Monday, November 29, 2010

Day 111

Back to the present tense.

We were ready for the truck from the time we woke up this morning. It would have been nicer had it shown up.

Apparently the mover's other customer, the one whose stuff he was hauling to Texas, failed to contact him in time so he had to put us off for a day.

Oh well. At least we were ready when we were supposed to be!

It was almost a day of relaxation because of that. We played on our iPads almost all day and I even had time to walk my five miles. I actually missed it.

I do get concerned that i might break my good habits, but starting out the day at 206.5 on the scale was more than encouraging enough to keep me going.

Even more interesting than the fact that I seem to be able to stay motivated is the fact that I have not yet once been stressed out or nervous about this move. Normally I get freaked out over details that are beyond my control, or I get all nervous about unknown variables, but this time I'm completely calm.

It's as if i've been expecting this for a long time and see no reason to act as if it's some kind of surprise.

I literally feel as if I'm going home.

Why would I feel nervous about going home?

Am I happy? Well, I'm calm, I'm not worried, I'm unphased by trivial things, I'm immune to negativity, and I'm confidant that I made the right choice by accepting the job offer. If that means I'm happy, then I guess I am.

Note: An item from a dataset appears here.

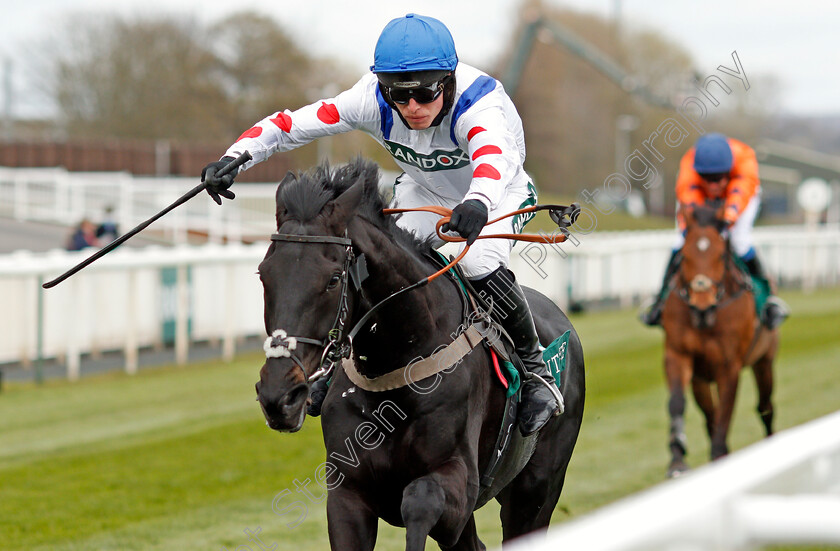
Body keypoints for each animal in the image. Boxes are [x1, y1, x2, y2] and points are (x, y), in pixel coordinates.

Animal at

Of course we're also leaving this rat hole of a town, moving to a big city full of opportunity and promise, and, um, yeah, I have a Mesa/Boogie Roadster half stack. Heck yeah, I'm happy!

It's kind of a new feeling for me. For the most part I feel it as the absence of depression. I must say, this is quite a nice way to feel.

It's not like the feeling of being in love. It's more like the feeling of knowing you're loved.

Day 111: 5+ miles in 90 minutes.

I don't really know how far i went. I pick a speed and stick to it for 5 miles and then cool down until the timer reads 90 minutes. It works for me.